Only the text of the entries below should appear in your exact transcription; leave out every picture.

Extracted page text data

——

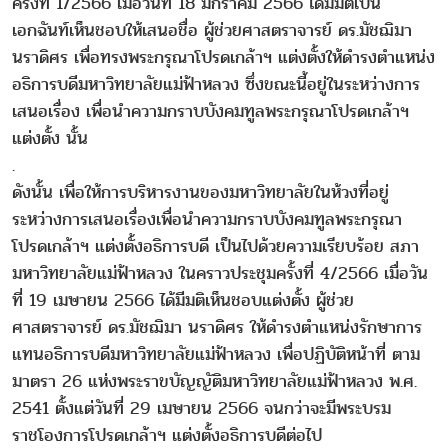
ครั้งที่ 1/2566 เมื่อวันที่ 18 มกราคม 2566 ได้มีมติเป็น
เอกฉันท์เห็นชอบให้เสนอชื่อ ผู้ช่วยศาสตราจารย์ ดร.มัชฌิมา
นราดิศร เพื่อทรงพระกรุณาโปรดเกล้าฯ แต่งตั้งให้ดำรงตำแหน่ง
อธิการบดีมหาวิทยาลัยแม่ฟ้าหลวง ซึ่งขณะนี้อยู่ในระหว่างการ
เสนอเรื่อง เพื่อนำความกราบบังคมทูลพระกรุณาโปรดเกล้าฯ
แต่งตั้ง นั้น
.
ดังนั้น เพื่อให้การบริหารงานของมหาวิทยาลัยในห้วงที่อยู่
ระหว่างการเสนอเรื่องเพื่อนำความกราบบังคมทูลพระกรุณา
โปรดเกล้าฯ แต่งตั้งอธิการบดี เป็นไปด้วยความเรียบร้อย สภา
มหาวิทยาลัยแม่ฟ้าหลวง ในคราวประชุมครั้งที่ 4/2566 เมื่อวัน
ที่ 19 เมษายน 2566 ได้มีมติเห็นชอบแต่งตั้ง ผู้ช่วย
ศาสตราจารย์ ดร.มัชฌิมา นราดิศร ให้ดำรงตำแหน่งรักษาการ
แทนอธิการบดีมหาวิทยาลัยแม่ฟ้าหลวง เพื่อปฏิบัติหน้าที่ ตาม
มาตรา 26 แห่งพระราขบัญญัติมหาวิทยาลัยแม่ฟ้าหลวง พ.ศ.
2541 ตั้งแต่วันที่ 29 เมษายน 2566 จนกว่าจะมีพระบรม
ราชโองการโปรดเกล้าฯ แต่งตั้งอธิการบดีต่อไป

——

**Task response:**
ครั้งที่ 1/2566 เมื่อวันที่ 18 มกราคม 2566 ได้มีมติเป็น
เอกฉันท์เห็นชอบให้เสนอชื่อ ผู้ช่วยศาสตราจารย์ ดร.มัชฌิมา
นราดิศร เพื่อทรงพระกรุณาโปรดเกล้าฯ แต่งตั้งให้ดำรงตำแหน่ง
อธิการบดีมหาวิทยาลัยแม่ฟ้าหลวง ซึ่งขณะนี้อยู่ในระหว่างการ
เสนอเรื่อง เพื่อนำความกราบบังคมทูลพระกรุณาโปรดเกล้าฯ
แต่งตั้ง นั้น
.
ดังนั้น เพื่อให้การบริหารงานของมหาวิทยาลัยในห้วงที่อยู่
ระหว่างการเสนอเรื่องเพื่อนำความกราบบังคมทูลพระกรุณา
โปรดเกล้าฯ แต่งตั้งอธิการบดี เป็นไปด้วยความเรียบร้อย สภา
มหาวิทยาลัยแม่ฟ้าหลวง ในคราวประชุมครั้งที่ 4/2566 เมื่อวัน
ที่ 19 เมษายน 2566 ได้มีมติเห็นชอบแต่งตั้ง ผู้ช่วย
ศาสตราจารย์ ดร.มัชฌิมา นราดิศร ให้ดำรงตำแหน่งรักษาการ
แทนอธิการบดีมหาวิทยาลัยแม่ฟ้าหลวง เพื่อปฏิบัติหน้าที่ ตาม
มาตรา 26 แห่งพระราขบัญญัติมหาวิทยาลัยแม่ฟ้าหลวง พ.ศ.
2541 ตั้งแต่วันที่ 29 เมษายน 2566 จนกว่าจะมีพระบรม
ราชโองการโปรดเกล้าฯ แต่งตั้งอธิการบดีต่อไป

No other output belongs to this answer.